Metabolite characterisation studies

Metabolites identified:

yes

Details on metabolites:

Examination of the urine by paper chromatograpy showed 3 major metabolites and their urinary activity were estimated by isotope dilution analysis:
1- chloracetic acid (6-31%)
2- S-carboxymethylcysteine (free: 29-46%) and (conjugated: 3-10%)
3- thio-diacetic acid (38-42%)
and small amounts 2,2-dichloroethanol, 2,2,2-trichloroethanol, oxalic acid and trichloroacetic acid
The percentage distribution of urinary metabolites of mice receiving chloroacetic 1-14 C acid is shown for comparison (see Table1)

Any other information on results incl. tables

Table 1: Isotope dilution analysis of urinary metabolites from mice receiving 1,1,2 trichloroethane (1,2-14 C). Percentage of urinary activity excreted in 24 hours.

The percentage distribution of urinary metabolites of mice receiving chloroacetic1 -14C acid is shown for comparison.

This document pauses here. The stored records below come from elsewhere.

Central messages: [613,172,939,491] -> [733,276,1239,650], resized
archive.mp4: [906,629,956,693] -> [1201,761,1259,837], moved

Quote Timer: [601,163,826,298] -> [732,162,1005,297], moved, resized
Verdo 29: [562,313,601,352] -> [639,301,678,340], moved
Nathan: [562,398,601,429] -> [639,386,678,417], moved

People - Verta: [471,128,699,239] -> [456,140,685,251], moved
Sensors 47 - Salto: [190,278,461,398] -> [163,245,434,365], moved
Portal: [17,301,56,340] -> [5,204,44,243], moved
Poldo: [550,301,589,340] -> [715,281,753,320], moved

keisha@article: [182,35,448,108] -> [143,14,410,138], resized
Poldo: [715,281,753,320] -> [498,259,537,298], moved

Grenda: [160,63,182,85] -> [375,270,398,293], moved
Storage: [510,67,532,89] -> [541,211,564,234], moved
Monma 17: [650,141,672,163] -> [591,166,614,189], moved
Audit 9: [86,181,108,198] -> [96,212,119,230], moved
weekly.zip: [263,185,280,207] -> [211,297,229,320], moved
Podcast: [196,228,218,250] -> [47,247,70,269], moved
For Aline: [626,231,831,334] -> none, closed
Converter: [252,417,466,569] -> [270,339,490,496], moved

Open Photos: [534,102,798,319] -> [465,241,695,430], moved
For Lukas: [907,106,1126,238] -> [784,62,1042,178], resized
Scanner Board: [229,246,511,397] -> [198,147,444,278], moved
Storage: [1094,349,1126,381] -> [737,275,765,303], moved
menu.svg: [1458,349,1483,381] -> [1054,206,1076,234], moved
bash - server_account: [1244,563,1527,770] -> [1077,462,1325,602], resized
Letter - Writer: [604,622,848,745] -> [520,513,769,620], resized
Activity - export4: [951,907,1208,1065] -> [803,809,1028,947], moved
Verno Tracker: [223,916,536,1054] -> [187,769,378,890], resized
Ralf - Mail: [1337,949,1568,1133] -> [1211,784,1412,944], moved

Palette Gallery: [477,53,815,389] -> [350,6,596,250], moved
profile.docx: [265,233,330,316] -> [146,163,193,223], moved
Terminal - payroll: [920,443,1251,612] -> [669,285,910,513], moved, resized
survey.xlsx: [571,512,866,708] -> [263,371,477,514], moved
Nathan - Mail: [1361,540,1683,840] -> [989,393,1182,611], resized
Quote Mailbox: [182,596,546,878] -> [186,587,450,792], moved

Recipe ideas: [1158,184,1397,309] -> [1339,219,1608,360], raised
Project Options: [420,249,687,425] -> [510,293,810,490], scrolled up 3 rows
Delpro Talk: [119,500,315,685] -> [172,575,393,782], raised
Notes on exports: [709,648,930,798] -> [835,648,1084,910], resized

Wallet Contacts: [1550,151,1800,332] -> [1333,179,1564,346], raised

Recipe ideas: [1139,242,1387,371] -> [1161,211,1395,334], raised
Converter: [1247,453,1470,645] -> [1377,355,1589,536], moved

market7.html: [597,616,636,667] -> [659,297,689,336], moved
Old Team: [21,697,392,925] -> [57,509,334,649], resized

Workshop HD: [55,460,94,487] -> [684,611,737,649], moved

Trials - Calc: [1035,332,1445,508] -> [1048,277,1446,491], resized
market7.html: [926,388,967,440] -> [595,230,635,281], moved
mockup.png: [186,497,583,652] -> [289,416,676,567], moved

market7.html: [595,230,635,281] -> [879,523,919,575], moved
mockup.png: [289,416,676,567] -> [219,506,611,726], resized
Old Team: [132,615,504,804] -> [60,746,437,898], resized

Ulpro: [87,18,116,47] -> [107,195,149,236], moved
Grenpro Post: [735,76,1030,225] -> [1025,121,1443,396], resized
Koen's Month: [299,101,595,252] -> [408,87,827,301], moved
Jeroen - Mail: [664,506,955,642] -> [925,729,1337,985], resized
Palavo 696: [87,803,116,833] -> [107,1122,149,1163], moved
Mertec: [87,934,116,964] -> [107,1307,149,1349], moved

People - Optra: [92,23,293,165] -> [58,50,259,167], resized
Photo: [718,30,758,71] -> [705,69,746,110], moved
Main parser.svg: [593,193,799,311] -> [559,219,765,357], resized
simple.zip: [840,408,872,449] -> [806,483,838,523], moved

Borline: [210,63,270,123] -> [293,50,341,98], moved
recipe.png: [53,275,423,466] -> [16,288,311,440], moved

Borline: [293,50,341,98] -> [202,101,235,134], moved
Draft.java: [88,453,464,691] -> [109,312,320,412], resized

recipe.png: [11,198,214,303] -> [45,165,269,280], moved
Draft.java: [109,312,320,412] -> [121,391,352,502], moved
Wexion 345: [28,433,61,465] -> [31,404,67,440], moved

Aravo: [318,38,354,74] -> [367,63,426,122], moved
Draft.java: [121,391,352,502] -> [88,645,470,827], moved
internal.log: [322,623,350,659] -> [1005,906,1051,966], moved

                                                                 

                                                     

                                             

               

	Mean	Range	Metabolites of chloroacetate
Chloroacetic acid	16(3)	6-31	13
S-carboxymetlycysteine	38 (3)	29-46	39
Conjugated s-carboxymetlycysteine	5 (3)	3-10	3
Thiodiacetic acid	40 (2)	38-42	37
2,2 dichloroethanol	1.4 (3)	0.9-2.1	-
Oxalic acid	0.4 (2)	0.3-0.5	0.2
Trichloroacetic acid	1.9 (3)	1.4-2.3	-
2,2,2 trichloroethanol	0.2 (2)		-

- The figures in brackets are the number of animals

Applicant's summary and conclusion

Conclusions:

Interpretation of results (migrated information): no bioaccumulation potential based on study results
Under these test conditions, test substance was almost completely excreted 3 day after the i.p. injection. In comparison with the results obtained by the administration of chloroacetic 1-14C-acid in mouse (Yllner, 1970), it is suggested that the metabolism of 1,1,2-trichloroethane proceeds via chloroacetic acid.

Executive summary:

Labelled 1,1,2-trichloroethane (0.38 µci/mg), prepared by chlorination of ethylene -14C, was injected intraperitoneally (0.1 - 0.2 g/kg). The elimination of radioactivity was followed for 3 days. 73 - 87% of the dose was found in the urine, 0.1 - 2% in the faeces (contaminated by urine) and 16 -22% in the expired air. About 3/5 of the expired activity was due to carbon dioxide and the remainder to unchanged trichloroethane. 1 -3% of the dose remained in the animal. Examination of the urine by paper chromatography showed 3 major metabolites and there were estimated by isotope dilution analysis: chloroacetic acid (6 -31%), s-carboxymethylcysteine (29 -46% (free) and 3 -10 (conjugated)) and thio-diacetic acid (38 -42). These results are in good agreement with those obtained by the administration of chloroacetic1-14C-acid. It may therefore be suggested that the metabolism of 1,1,2-trichloroethane proceeds mainly via chloroacetic acid.